Qianqian s'avança et la tira vers le haut : « Maman va bien, elle ne t'en voudra pas. »
La première partie de l'évaluation est assez juste, mais la seconde partie est sujette à discussion.
Je me suis retournée et Ao Ao me faisait un clin d'œil. J'ai haussé les épaules
: je n'avais rien fait.
Ao Ao esquissa un sourire, un parfum de vin s'échappant de ses fossettes. Il serait sans aucun doute un bel homme plus tard, et assurément un coureur de jupons aussi.
«
La petite sœur a-t-elle besoin de quelque chose de l'aînée
?
» Essaie-t-elle de savoir si je suis morte
? Désolée, je suis bien vivante
! Et je m'apprête à faire mon grand retour.
«Votre Majesté, le prince héritier s'inquiétait pour la dixième princesse, car elle n'était pas venue la voir depuis plusieurs jours, et il est donc venu la voir.»
« Ma sœur est si attentionnée. » La Huitième Princesse n'arrivait pas à se lever, mais je ne t'ai pas vu t'en soucier le moins du monde.
«Le prince héritier n'oserait pas.»
« De quoi aurais-je peur ? Je suis ravi qu'une autre personne la chouchoute.
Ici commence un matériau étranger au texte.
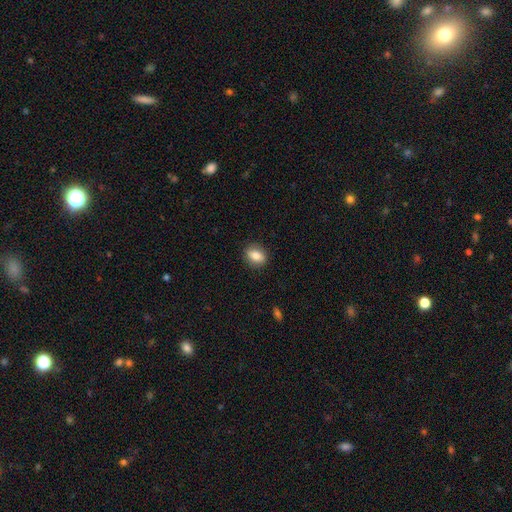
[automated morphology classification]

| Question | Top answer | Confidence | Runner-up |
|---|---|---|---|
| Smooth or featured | smooth | 82% | featured or disk (10%) |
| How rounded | in between | 71% | round (27%) |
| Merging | none | 87% | minor disturbance (10%) |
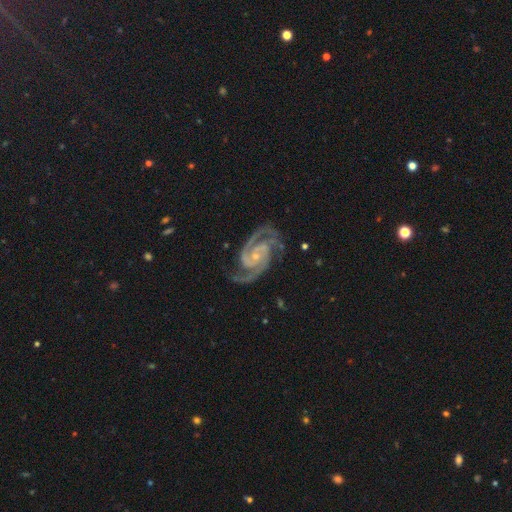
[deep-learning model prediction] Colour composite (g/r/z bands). It shows a featured or disk galaxy (95%) with no bar (58%), 2 (79%) medium (54%) spiral arms (99%) and a small central bulge (76%). Merging: none (77%).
L'Empereur l'a gâtée pourrie. »
«Non, Qianqian est très obéissante.»
De quoi parlez-vous, les enfants, quand les adultes parlent ? « Héhé, regardez-la, elle ne se comporte pas du tout comme une princesse. »
Lorsque le serviteur vit Qianqian parler, il finit par sourire à ma place : « La dixième princesse est vraiment une femme de caractère. »
« Seuls vous et l'Empereur pourriez dire de telles choses à son sujet. » À mon avis, elle n'en est pas encore là.
«Votre Altesse, le serviteur du prince héritier a apporté des pâtisseries, puis-je...?»
Le monde de Qianqian s'illumina soudain : « Il y a de la nourriture ! Qianqian veut manger quelque chose de délicieux ! »
Elle utilisa ses mains et ses pieds fins pour chercher frénétiquement de la nourriture pour Ya'er, sans montrer la moindre conscience d'être une princesse, ni la moindre trace de mon air dominateur.
Ya'er et les serviteurs avaient l'habitude de se voir, et elle posa joyeusement le panier : « Le voici, Dixième Princesse. »
J'ai regardé Ao Ao : « Ao Ao, tu ne vas pas manger ? »
"Ao Ao—Je laisse ça pour—ma petite sœur."
"Héhé." Une bonne image d'un grand frère.
«Le sixième prince est très vertueux.»
« Vraiment ? Je serais content si vous pouviez devenir une femme vertueuse à l'avenir. »
« La requête de Votre Majesté sera assurément exaucée. »
«Soupir !» ai-je soupiré.
«Qu'y a-t-il qui ne va pas, Votre Altesse ?»
« J’ai peur de me retrouver toute seule ici et de les décevoir. »
« Votre Majesté se fait trop de soucis. Avec la faveur de l'Empereur, l'avenir du sixième prince est sans limites. »
« Évitons de parler de ces choses tristes. J'ai entendu dire que votre sœur était malade. Comment va-t-elle maintenant ? Le virus a-t-il muté ? Avez-vous décidé de vous isoler ? »
« Merci de votre sollicitude, Votre Altesse. La Consort De m'a envoyé des médicaments et je me sens beaucoup mieux maintenant. »
Elle a apporté des médicaments ? « Je me sens vraiment mal de ne pas avoir rendu visite à ma sœur. » J'ai discrètement retiré un bracelet du poignet de Lai'er.
« Je suis très heureuse que l'Impératrice se souvienne de moi. »
J’ai pris sa main amicalement et j’ai glissé le bracelet à son poignet
: «
Je n’ai pas grand-chose à vous offrir, mais j’espère que vous n’oublierez pas ce petit cadeau.
»
Le préposé recula précipitamment, mais je le repoussai avec force en disant : « Votre Majesté, je ne peux accepter cela. »
« Ne pas l’accepter signifie que tu méprises ta sœur aînée. »
"ce……"
« Garde-le ; Qianqian va beaucoup t'embêter à l'avenir. »
« Merci pour votre généreux don, Votre Majesté. »
[Le sourire de la beauté : Chapitre 139]
« Vous êtes trop gentil. Après tout, ma sœur est entrée au palais avant moi. Veuillez me signaler tout défaut. »
«Votre Majesté est trop gentille.»
J'ai esquissé un sourire ironique, ayant perdu l'envie de la harceler. J'ai jeté un coup d'œil à Lai'er.